$$dx=\dfrac{dy}{2}=\dfrac{du}{(-2x+y)u+2x^2+3xy-2y^2}$$
$$\dfrac{dx}{dy}=\dfrac{1}{2} \implies x=\dfrac{y}{2}+A$$
By sagemath software,
$$\dfrac{du}{dy}=\dfrac{(-2x+y)u+2x^2+3xy-2y^2}{2}=1.0 \, A^{2} - 1.0 \, A u + 2.5 \, A y$$
This is a first order linear inhomogeneous ODE.
$$u'-Au=A^2+2.5Ay$$
The integrating factor is $e^{-Ay}.$
The equation becomes $$e^{-Ay}u'-e^{-Ay}Au=e^{-Ay}(A^2+2.5Ay)$$
It is guaranteed that $$\dfrac{\partial (e^{-Ay}u)}{\partial y}=e^{-Ay}(A^2+2.5Ay)$$
$$e^{-Ay}u=-A e^{\left(-A y\right)} - \frac{2.5 \, {\left(A y + 1\right)} e^{\left(-A y\right)}}{A}+B$$
$$B=e^{-Ay}u+A e^{\left(-A y\right)} + \frac{2.5 \, {\left(A y + 1\right)} e^{\left(-A y\right)}}{A}$$
$$f(x-y/2)=e^{-Ay}u+A e^{\left(-A y\right)} + \frac{2.5 \, {\left(A y + 1\right)} e^{\left(-A y\right)}}{A}$$
$$f(x-\dfrac{y}{2}) -A e^{\left(-A y\right)}-\frac{2.5 \, {\left(A y + 1\right)} e^{\left(-A y\right)}}{A}=ue^{-Ay}$$
$$u=\dfrac{f(x-\dfrac{y}{2})}{e^{-Ay}}-A-\dfrac{2.5(Ay+1)}{A}$$ but does not work by substitution into the original PDE.

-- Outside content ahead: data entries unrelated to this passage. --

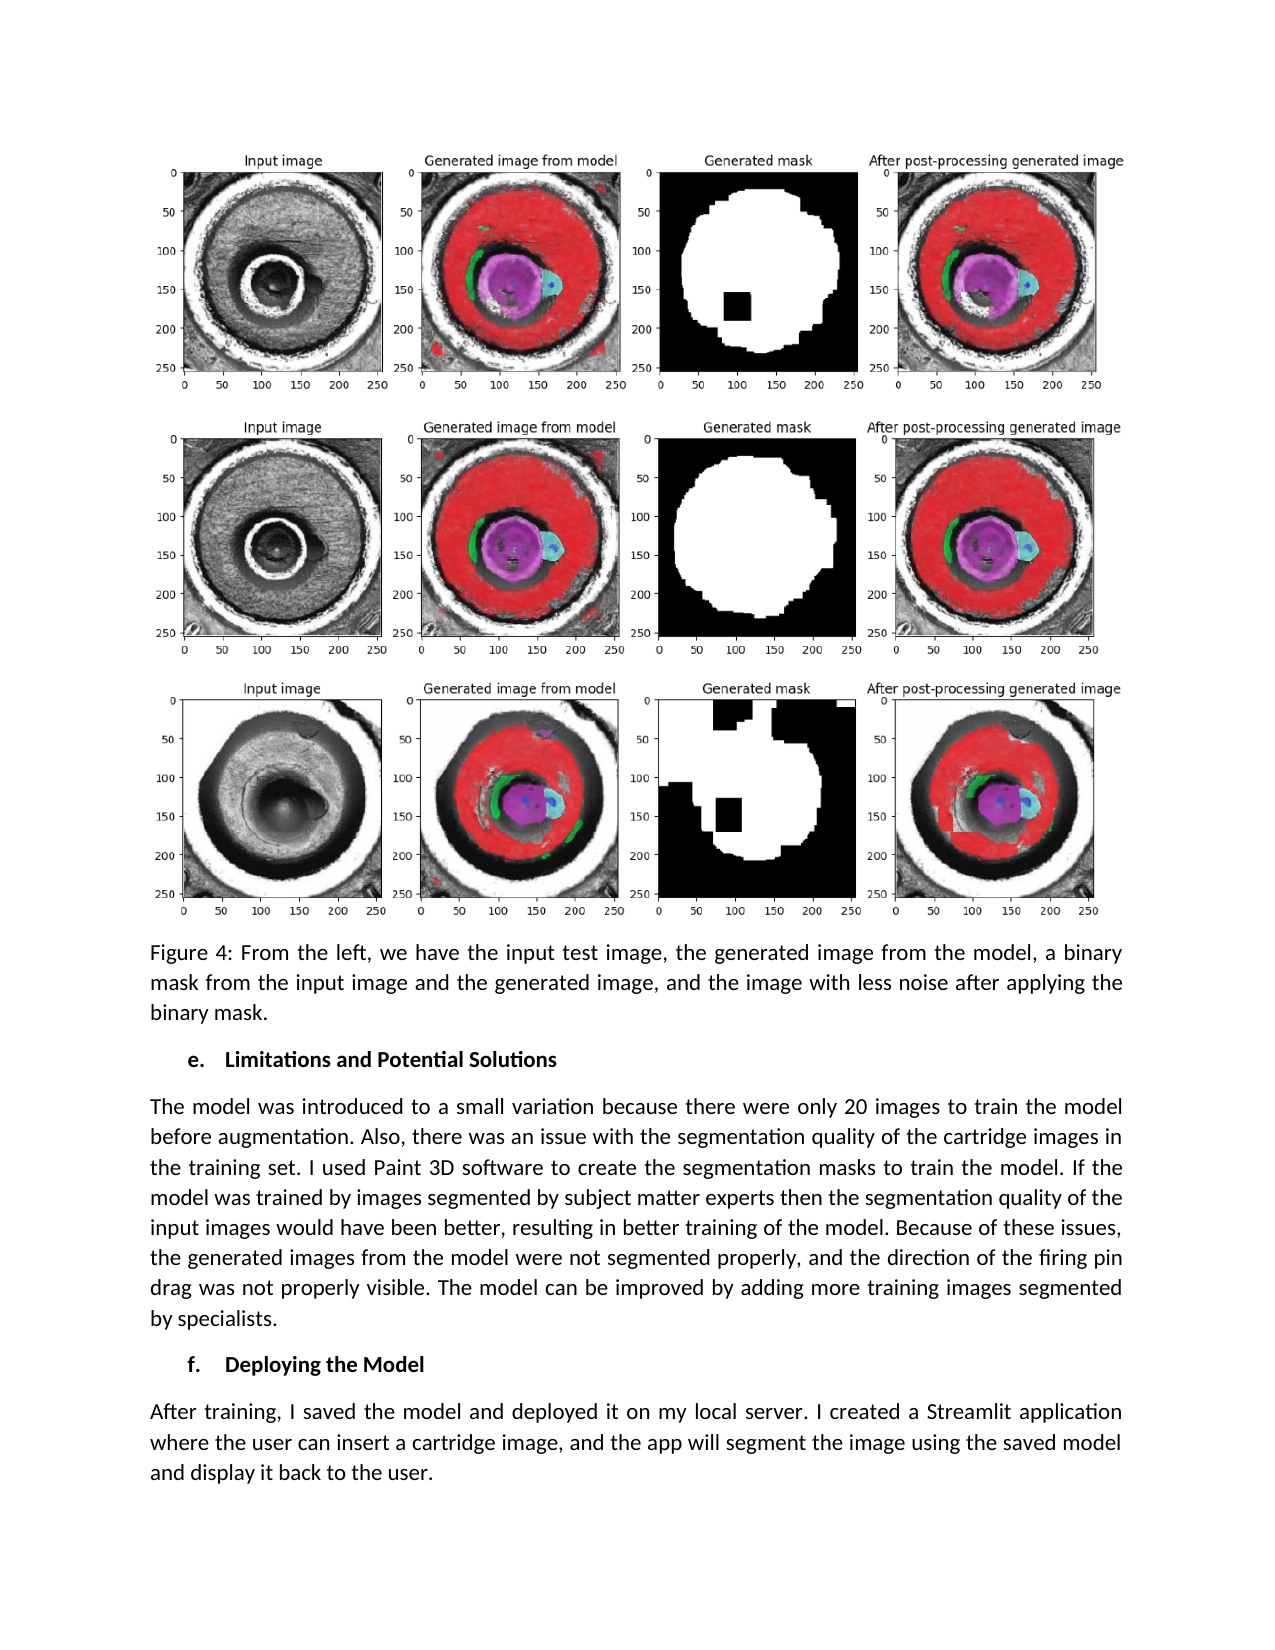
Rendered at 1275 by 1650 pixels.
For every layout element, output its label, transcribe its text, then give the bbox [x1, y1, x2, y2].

text Figure 4: From the left, we have the input test image, the generated image from the model, a binary mask from the input image and the generated image, and the image with less noise after applying the binary mask. [150, 938, 1125, 1026]
text After training, I saved the model and deployed it on my local server. I created a Streamlit application where the user can insert a cartridge image, and the app will segment the image using the saved model and display it back to the user. [150, 1397, 1125, 1486]
picture [150, 150, 1125, 395]
list Deploying the Model [187, 1351, 1125, 1378]
list Limitations and Potential Solutions [187, 1045, 1125, 1073]
picture [150, 413, 1125, 658]
text The model was introduced to a small variation because there were only 20 images to train the model before augmentation. Also, there was an issue with the segmentation quality of the cartridge images in the training set. I used Paint 3D software to create the segmentation masks to train the model. If the model was trained by images segmented by subject matter experts then the segmentation quality of the input images would have been better, resulting in better training of the model. Because of these issues, the generated images from the model were not segmented properly, and the direction of the firing pin drag was not properly visible. The model can be improved by adding more training images segmented by specialists. [150, 1092, 1125, 1332]
picture [150, 676, 1125, 920]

You didn't rearrange the differential equation correctly. Since
$$\dfrac{du}{dy}=A^{2} - \, A u + \frac{5}{2} A y$$
then we have
$$\frac{du}{dy}\color{red}{+}Au=A^2+\frac{5}{2}Ay$$
and multiplying by the integrating factor $e^{Ay}$ we have
$$\frac{d}{dy}\left(ue^{Ay}\right)=A^2e^{Ay}+\frac{5}{2}Aye^{Ay}$$
$$ue^{Au}=B+Ae^{Ay}+\frac{5}{2}ye^{Ay}-\frac{5}{2A}e^{Ay}$$ $$u=Be^{-Ay}+A+\frac{5}{2}y-\frac{5}{2A}$$
which is what JJacquelin obtained.